Problem requirements:
Within the material below, transcribe exactly the lines from the one holding "[Think Stats _(Allen" through the one holding "[*Having been brought", keeping both ends and skipping the rest.

Supplied entries:

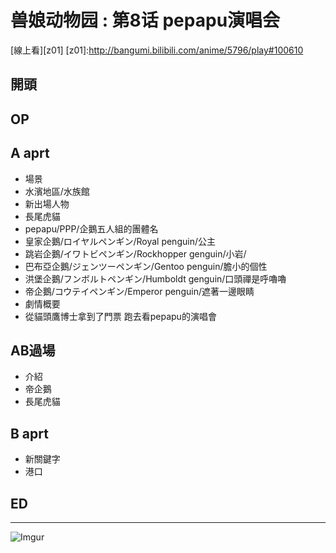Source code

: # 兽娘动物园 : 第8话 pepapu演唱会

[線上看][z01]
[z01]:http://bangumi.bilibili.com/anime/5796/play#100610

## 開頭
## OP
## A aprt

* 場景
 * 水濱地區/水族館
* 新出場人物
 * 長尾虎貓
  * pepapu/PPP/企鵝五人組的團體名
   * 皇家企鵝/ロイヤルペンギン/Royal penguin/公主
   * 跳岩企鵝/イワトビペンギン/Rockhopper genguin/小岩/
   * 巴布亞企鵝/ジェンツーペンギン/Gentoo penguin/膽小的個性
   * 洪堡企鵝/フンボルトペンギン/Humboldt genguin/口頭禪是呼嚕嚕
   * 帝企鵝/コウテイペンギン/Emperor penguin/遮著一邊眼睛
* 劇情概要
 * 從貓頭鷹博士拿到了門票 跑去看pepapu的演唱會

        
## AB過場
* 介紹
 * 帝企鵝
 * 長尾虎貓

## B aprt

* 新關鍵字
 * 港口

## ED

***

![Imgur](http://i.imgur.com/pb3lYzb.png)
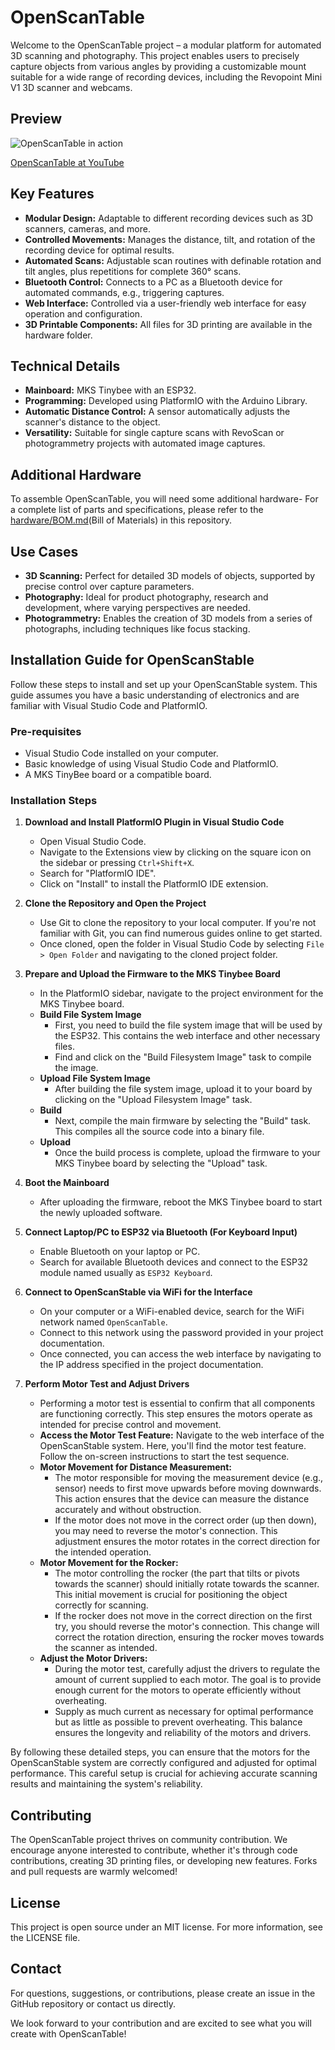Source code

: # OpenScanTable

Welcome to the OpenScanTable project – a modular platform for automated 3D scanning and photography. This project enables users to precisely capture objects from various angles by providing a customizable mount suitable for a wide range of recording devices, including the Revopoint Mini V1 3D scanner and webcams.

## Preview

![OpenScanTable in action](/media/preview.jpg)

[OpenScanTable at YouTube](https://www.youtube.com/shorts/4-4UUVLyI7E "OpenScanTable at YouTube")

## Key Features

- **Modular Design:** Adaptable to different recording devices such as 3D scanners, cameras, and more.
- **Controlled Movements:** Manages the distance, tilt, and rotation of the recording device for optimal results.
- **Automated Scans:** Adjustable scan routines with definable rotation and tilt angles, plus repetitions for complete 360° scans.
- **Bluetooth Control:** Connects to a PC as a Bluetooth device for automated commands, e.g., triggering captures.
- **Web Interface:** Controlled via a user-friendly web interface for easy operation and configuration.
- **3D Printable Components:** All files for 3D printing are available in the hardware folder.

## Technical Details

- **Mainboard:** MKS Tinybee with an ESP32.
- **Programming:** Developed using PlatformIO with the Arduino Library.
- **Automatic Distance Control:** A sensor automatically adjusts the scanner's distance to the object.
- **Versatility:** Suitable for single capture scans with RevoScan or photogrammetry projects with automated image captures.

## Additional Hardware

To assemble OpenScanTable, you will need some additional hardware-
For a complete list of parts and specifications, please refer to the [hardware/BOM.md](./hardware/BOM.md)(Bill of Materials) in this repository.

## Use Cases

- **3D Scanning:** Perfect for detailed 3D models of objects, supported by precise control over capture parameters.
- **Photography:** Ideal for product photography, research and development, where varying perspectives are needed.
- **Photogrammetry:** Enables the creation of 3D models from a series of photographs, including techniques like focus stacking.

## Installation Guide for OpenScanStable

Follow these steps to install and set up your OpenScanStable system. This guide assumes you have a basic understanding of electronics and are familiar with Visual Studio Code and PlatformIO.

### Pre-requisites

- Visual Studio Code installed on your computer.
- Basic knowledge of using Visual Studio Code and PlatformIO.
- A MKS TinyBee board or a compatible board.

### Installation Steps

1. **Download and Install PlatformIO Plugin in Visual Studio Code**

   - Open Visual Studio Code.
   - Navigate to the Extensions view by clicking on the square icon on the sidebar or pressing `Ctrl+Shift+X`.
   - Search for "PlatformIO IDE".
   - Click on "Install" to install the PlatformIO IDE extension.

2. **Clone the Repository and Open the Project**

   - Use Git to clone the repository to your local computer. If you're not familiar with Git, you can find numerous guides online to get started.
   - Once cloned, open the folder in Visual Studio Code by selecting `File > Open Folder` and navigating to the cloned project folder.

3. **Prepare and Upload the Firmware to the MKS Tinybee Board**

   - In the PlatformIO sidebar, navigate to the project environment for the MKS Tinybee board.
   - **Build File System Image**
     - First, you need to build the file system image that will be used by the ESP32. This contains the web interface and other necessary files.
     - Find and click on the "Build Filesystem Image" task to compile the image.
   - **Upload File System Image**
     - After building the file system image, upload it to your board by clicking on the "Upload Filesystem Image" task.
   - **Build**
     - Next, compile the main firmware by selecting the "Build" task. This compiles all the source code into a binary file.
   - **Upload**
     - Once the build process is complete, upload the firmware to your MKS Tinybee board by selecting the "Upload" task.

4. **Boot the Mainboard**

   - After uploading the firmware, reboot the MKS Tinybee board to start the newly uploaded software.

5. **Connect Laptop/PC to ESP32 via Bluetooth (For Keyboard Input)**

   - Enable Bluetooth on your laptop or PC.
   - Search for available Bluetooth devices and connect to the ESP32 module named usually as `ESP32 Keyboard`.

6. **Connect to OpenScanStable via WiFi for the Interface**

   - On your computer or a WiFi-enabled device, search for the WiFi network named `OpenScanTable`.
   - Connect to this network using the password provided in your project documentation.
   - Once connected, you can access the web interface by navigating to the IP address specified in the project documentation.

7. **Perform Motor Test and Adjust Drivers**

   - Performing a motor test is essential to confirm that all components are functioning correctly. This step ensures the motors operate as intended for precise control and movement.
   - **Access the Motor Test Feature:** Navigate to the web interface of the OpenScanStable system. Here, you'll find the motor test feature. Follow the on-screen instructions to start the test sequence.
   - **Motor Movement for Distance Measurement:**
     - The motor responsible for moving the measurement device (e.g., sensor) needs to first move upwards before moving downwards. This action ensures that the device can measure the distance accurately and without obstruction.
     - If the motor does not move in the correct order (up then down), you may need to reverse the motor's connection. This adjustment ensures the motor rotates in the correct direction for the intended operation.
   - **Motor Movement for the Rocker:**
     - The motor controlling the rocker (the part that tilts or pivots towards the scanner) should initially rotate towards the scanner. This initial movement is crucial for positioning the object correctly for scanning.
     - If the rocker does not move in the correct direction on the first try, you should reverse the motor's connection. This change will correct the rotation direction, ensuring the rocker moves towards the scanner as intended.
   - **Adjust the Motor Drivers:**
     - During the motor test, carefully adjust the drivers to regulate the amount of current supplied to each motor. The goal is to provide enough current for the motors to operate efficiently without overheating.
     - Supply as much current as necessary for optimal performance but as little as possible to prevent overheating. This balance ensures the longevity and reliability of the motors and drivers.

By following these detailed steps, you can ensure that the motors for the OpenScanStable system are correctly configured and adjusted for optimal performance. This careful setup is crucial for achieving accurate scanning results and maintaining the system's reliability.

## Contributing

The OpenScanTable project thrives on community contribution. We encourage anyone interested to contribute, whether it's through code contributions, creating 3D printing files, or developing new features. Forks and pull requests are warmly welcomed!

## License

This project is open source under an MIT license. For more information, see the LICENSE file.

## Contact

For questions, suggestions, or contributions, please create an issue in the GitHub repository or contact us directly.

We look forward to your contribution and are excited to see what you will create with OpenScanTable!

--

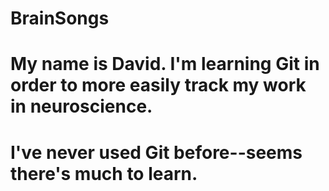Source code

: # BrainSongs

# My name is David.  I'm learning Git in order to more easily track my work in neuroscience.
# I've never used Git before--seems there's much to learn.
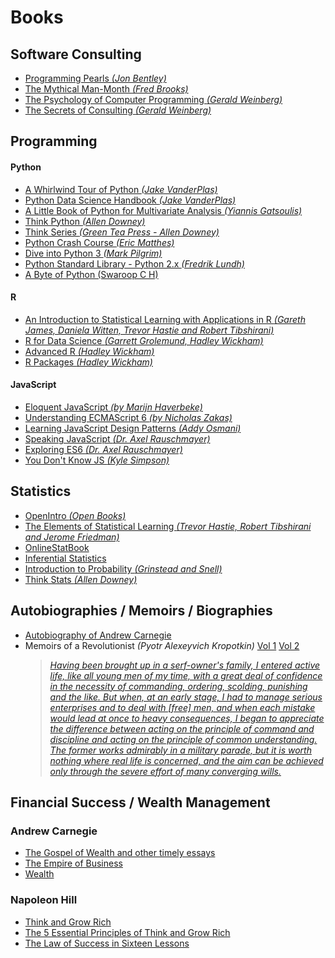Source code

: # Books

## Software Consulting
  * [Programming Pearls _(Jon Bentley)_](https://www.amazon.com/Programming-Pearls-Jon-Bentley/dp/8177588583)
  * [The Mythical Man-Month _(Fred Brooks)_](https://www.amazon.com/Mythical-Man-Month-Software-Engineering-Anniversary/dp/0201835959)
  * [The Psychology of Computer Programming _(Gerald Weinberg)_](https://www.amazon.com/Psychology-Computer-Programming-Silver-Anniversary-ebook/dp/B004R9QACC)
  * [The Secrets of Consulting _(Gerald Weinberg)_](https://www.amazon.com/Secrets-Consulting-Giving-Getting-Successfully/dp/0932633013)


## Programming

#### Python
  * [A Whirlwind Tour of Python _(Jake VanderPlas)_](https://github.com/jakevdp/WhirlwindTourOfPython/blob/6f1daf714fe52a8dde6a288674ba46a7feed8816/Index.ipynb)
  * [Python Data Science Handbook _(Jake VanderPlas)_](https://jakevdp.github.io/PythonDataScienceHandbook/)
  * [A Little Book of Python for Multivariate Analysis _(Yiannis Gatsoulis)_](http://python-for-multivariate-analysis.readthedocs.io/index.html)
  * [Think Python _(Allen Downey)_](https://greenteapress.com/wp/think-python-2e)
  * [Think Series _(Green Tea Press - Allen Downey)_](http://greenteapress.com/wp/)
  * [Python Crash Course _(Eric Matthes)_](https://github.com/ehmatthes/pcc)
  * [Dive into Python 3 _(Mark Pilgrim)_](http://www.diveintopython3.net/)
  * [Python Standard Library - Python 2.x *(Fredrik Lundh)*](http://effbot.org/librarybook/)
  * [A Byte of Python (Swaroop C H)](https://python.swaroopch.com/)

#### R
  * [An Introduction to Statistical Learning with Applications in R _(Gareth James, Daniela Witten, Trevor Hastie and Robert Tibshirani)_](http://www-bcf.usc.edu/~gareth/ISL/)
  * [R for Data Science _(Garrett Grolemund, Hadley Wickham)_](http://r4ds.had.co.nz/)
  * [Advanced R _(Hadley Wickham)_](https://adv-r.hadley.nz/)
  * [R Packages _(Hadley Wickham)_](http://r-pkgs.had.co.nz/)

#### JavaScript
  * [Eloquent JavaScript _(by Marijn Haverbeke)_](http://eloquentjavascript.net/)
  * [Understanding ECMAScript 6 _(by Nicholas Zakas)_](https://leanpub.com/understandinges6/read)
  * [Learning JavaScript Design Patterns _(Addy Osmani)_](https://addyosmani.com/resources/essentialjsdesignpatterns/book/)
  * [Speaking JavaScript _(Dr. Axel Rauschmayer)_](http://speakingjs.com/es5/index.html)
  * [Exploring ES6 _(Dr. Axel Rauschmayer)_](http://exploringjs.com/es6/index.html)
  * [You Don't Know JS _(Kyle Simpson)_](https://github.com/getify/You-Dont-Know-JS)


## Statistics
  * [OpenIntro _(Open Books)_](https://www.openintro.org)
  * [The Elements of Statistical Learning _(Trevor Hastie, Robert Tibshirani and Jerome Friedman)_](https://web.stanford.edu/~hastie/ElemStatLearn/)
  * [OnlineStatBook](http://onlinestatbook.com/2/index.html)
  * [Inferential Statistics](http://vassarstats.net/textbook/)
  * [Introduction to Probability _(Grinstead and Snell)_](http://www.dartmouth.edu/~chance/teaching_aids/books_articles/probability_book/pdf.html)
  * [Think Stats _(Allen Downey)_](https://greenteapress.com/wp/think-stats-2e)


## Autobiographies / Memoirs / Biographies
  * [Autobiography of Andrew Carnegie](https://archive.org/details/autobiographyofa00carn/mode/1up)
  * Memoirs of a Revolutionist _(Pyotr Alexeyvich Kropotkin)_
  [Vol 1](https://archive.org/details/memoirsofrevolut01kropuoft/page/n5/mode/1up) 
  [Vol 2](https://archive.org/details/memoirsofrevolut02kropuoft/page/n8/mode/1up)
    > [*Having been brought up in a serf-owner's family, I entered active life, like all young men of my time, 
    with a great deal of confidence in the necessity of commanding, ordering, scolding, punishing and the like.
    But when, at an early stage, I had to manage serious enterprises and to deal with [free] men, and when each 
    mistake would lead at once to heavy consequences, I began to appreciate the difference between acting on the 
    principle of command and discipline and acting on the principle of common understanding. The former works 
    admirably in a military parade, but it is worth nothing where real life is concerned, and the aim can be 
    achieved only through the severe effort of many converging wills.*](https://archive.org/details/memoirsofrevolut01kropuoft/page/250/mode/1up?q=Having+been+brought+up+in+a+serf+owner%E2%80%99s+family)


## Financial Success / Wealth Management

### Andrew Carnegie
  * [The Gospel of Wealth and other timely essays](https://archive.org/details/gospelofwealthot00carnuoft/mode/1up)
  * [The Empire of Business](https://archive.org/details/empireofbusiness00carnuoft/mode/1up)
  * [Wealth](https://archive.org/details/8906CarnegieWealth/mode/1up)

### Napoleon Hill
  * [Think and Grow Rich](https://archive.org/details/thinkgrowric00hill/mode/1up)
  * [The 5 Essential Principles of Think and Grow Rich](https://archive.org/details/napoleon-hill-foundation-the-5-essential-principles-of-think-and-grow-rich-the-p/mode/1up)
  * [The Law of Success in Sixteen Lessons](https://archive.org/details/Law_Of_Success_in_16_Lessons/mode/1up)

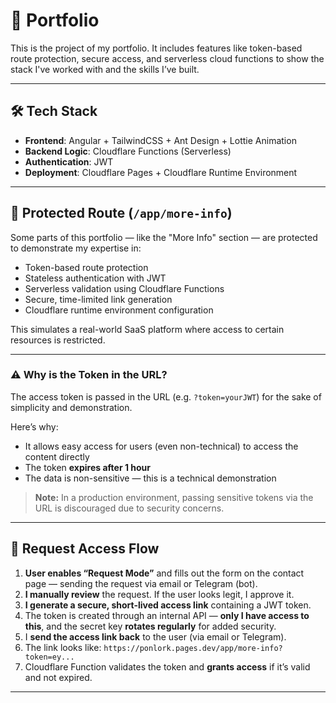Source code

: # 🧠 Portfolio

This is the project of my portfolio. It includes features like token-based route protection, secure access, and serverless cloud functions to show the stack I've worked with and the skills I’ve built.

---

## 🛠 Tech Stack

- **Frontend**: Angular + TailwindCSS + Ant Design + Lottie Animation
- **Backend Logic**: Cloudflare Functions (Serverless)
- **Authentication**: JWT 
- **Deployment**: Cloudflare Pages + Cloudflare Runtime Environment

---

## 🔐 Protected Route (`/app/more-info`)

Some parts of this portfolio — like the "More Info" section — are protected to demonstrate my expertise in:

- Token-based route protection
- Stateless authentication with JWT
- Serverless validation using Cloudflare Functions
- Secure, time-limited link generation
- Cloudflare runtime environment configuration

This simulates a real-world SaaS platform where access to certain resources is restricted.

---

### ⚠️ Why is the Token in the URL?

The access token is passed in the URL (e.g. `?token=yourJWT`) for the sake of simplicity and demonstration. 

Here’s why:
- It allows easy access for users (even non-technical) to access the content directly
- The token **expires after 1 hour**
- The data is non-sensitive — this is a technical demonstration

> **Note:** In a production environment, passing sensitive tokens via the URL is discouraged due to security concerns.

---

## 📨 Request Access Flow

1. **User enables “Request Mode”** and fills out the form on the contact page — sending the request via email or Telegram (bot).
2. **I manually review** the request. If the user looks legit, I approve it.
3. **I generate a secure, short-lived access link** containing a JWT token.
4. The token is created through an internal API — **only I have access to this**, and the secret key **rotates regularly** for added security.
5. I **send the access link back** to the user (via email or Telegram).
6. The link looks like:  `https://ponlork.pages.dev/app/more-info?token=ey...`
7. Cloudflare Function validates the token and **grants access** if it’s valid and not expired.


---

Reply:
  * [Think Stats _(Allen Downey)_](https://greenteapress.com/wp/think-stats-2e)


## Autobiographies / Memoirs / Biographies
  * [Autobiography of Andrew Carnegie](https://archive.org/details/autobiographyofa00carn/mode/1up)
  * Memoirs of a Revolutionist _(Pyotr Alexeyvich Kropotkin)_
  [Vol 1](https://archive.org/details/memoirsofrevolut01kropuoft/page/n5/mode/1up) 
  [Vol 2](https://archive.org/details/memoirsofrevolut02kropuoft/page/n8/mode/1up)
    > [*Having been brought up in a serf-owner's family, I entered active life, like all young men of my time, 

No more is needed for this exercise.